Per la rubrica “il peggio della settimana” siamo di nuovo alle prese con l’incoerenza dell’ex premier, caratteristica che contraddistingue, d’altronde, il Movimento 5 Stelle di cui è leader. Lo scorso 21 settembre Giuseppe Conte era nella città calabrese per sostenere la candidatura della Rende in vista delle prossime amministrative: selfie, foto insieme sul palco, strette di mano. Sembra che l’avvocato del popolo abbia dimenticato i tempi in cui la candidata sostenuta dal M5S non era tenera nei confronti dell’ex premier. Lo dimostrano i giudizi tranchant pubblicati sui social all’epoca del governo giallorosso, quando Rende militava ancora nel partito di Matteo Renzi.
«Per il premier Conte – scrive ad esempio il 9 dicembre 2020 – il motivo per cui bisogna ricorrere ad una pletora di consulenti nella gestione del programma NextGeneration Eu è che la nostra Pa non è considerata affidabile dalla Ue. Ora mi chiedo: questa cosa non ci preoccupa neanche un po’? Anziché risolverla, la arginiamo, reclutando professionisti a tempo? E le imprese che vogliono investire chi avranno un giorno come riferimento, i navigator?». «Conte e le sue task force sono la prova della inadeguatezza del governo», l’affondo di un utente nei commenti, a cui la candidata replica: «Sono assolutamente d’accordo con la tua analisi». «Spettacolo indecoroso, che sarebbe imbarazzante se già non fosse tragico» è invece il pensiero espresso il novembre 2020 a corredo di un articolo sul caos per la nomina del commissario alla sanità calabrese.
Anche l’8 novembre, parlando dello stesso tema, Rende non fu delicata con l’ex premier: «Senza parole. Spero che Conte fosse sintonizzato e che qualcuno abbia provato almeno un po’ di vergogna». Ora questi screenshot iniziano a circolare nelle chat pentastellate, ma Rende non si scompone. «In realtà – dice la candidata cosentina, in un’intervista all’Adnkronos ripresa da Dagospia – circolano da prima che Conte approvasse la mia candidatura. Io non ho ritenuto di fare quello che in genere furbescamente si fa, ovvero la pulizia dei profili social. Le mie erano critiche espresse sul piano politico e mai su quello personale». Oggi Rende parla di «trasformazione genetica del M5S».

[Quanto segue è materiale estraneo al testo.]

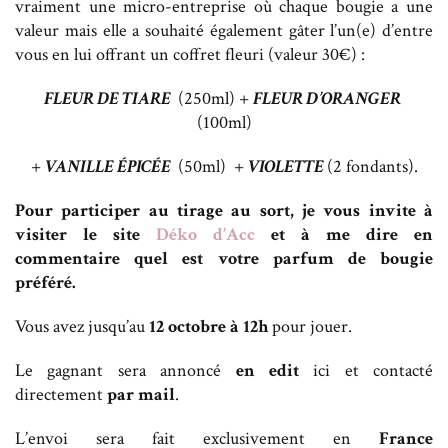
vraiment une micro-entreprise où chaque bougie a une
valeur mais elle a souhaité également gâter l’un(e) d’entre
vous en lui offrant un coffret fleuri (valeur 30€) :
FLEUR DE TIARE
(250ml) +
FLEUR D’ORANGER
(100ml)
+
VANILLE
ÉPICÉE
(50ml) +
VIOLETTE
(2 fondants).
Pour participer au tirage au sort, je vous invite à
visiter le site
Déko d’Acc
et à me dire en
commentaire quel est votre parfum de bougie
préféré.
Vous avez jusqu’au
12 octobre à 12h
pour jouer.
Le gagnant sera annoncé
en edit
ici et contacté
directement
par mail
.
L’envoi sera fait exclusivement en
France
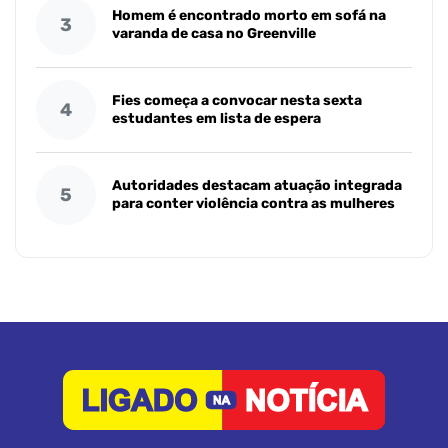
Homem é encontrado morto em sofá na
3
varanda de casa no Greenville
Fies começa a convocar nesta sexta
4
estudantes em lista de espera
Autoridades destacam atuação integrada
5
para conter violência contra as mulheres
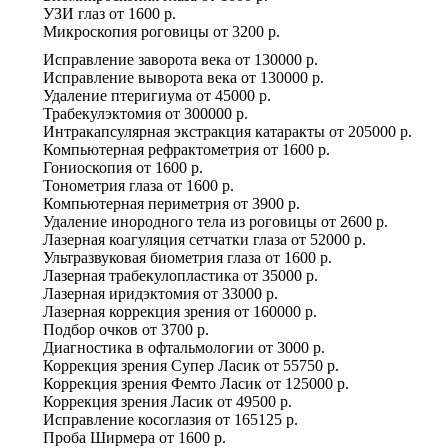
УЗИ глаз
от
1600 р.
Микроскопия роговицы
от
3200 р.
Исправление заворота века
от
130000 р.
Исправление выворота века
от
130000 р.
Удаление птеригиума
от
45000 р.
Трабекулэктомия
от
300000 р.
Интракапсулярная экстракция катаракты
от
205000 р.
Компьютерная рефрактометрия
от
1600 р.
Гониоскопия
от
1600 р.
Тонометрия глаза
от
1600 р.
Компьютерная периметрия
от
3900 р.
Удаление инородного тела из роговицы
от
2600 р.
Лазерная коагуляция сетчатки глаза
от
52000 р.
Ультразвуковая биометрия глаза
от
1600 р.
Лазерная трабекулопластика
от
35000 р.
Лазерная иридэктомия
от
33000 р.
Лазерная коррекция зрения
от
160000 р.
Подбор очков
от
3700 р.
Диагностика в офтальмологии
от
3000 р.
Коррекция зрения Супер Ласик
от
55750 р.
Коррекция зрения Фемто Ласик
от
125000 р.
Коррекция зрения Ласик
от
49500 р.
Исправление косоглазия
от
165125 р.
Проба Ширмера
от
1600 р.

Intanto l’Italia è in ginocchio e il PD sta pensando bene di punire ulteriormente i cittadini con una patrimoniale. Il leader dem Enrico Letta torna alla carica con l’idea di una «dote per i diciottenni» da costituire attraverso un aumento delle tasse di successione sui redditi più alti: «Resta un nostro tema», spiega, assicurando che il Pd metterà questa proposta sul tavolo del confronto sulla riforma del fisco: «Se non ci sarà accordo dentro la coalizione di maggioranza – dice – lo porteremo in campagna elettorale, e quando avremo vinto le elezioni sarà uno dei temi principali: i giovani sono discriminati, scappano, ma un paese che non ha i giovani nel motore non ha futuro».

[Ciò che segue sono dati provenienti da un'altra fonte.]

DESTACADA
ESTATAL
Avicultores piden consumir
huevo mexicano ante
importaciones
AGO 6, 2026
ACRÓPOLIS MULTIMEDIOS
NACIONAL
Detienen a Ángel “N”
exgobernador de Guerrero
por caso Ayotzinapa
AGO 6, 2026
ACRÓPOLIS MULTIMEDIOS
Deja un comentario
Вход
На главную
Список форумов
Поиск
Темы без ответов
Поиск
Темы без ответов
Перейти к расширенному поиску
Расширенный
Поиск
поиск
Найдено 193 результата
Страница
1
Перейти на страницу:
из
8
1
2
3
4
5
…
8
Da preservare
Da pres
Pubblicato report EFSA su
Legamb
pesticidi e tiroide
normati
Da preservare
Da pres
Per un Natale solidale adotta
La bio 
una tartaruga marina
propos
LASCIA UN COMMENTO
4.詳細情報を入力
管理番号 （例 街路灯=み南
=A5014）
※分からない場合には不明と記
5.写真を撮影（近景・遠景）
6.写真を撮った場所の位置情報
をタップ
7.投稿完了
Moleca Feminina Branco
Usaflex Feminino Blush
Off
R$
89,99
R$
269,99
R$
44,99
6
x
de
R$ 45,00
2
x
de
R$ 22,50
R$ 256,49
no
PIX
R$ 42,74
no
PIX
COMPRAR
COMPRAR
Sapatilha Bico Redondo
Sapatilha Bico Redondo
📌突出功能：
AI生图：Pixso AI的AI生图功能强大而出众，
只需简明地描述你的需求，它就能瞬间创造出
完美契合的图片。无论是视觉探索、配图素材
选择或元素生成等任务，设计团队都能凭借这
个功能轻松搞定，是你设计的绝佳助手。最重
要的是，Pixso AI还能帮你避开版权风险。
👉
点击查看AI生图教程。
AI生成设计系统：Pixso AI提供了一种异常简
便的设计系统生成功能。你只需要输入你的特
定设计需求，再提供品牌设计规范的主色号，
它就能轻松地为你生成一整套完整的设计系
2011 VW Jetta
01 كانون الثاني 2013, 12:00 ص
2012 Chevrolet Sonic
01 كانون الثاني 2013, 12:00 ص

Dalle parti di Italia Viva, intanto, piovono deliri. Il leader Matteo Renzi adesso pretende di scrivere anche le regole dell’elezione del presidente della Repubblica. Per Renzi, la destra, Giorgia Meloni, chiunque non sia nella sua area di controllo politico, non può indicare un nome, può solo votarlo. Durante la presentazione del suo libro Contro Corrente a Palermo, Renzi ha infatti detto: “Vorrei che il Presidente della Repubblica fosse eletto con la più larga maggioranza possibile. Io vorrei che lo votasse anche la Meloni, l’importante è che non lo scelga lei”. Questo sì che è troppo.

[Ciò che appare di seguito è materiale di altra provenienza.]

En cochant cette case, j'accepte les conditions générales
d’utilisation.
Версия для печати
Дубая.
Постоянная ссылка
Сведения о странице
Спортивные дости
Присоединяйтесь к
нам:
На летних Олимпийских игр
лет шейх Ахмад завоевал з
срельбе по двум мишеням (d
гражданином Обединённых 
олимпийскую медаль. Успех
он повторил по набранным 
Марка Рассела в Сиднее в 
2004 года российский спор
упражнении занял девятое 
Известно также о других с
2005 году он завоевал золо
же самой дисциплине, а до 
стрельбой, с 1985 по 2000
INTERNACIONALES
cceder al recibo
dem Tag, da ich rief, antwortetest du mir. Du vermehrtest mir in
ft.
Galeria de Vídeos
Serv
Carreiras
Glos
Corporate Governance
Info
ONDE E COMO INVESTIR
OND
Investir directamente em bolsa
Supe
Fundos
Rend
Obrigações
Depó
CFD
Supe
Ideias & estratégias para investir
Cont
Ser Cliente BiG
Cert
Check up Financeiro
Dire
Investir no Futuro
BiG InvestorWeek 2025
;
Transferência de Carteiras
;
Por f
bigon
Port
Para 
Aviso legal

Renzi fa finta di “invitare” la Meloni ma la ghettizza. “La partita del Presidente della Repubblica e una partita sulla quale starei prudente simo all’ultimo – aggiunge – E dopo l’elezione del Presidente, vedremo come si organizzeranno gli schieramenti politici”. In pratica se Giorgia Meloni, o chiunque da destra indicasse anche il miglior nome possibile, avendo probabilmente anche i numeri per farlo eleggere, andrebbe fermato.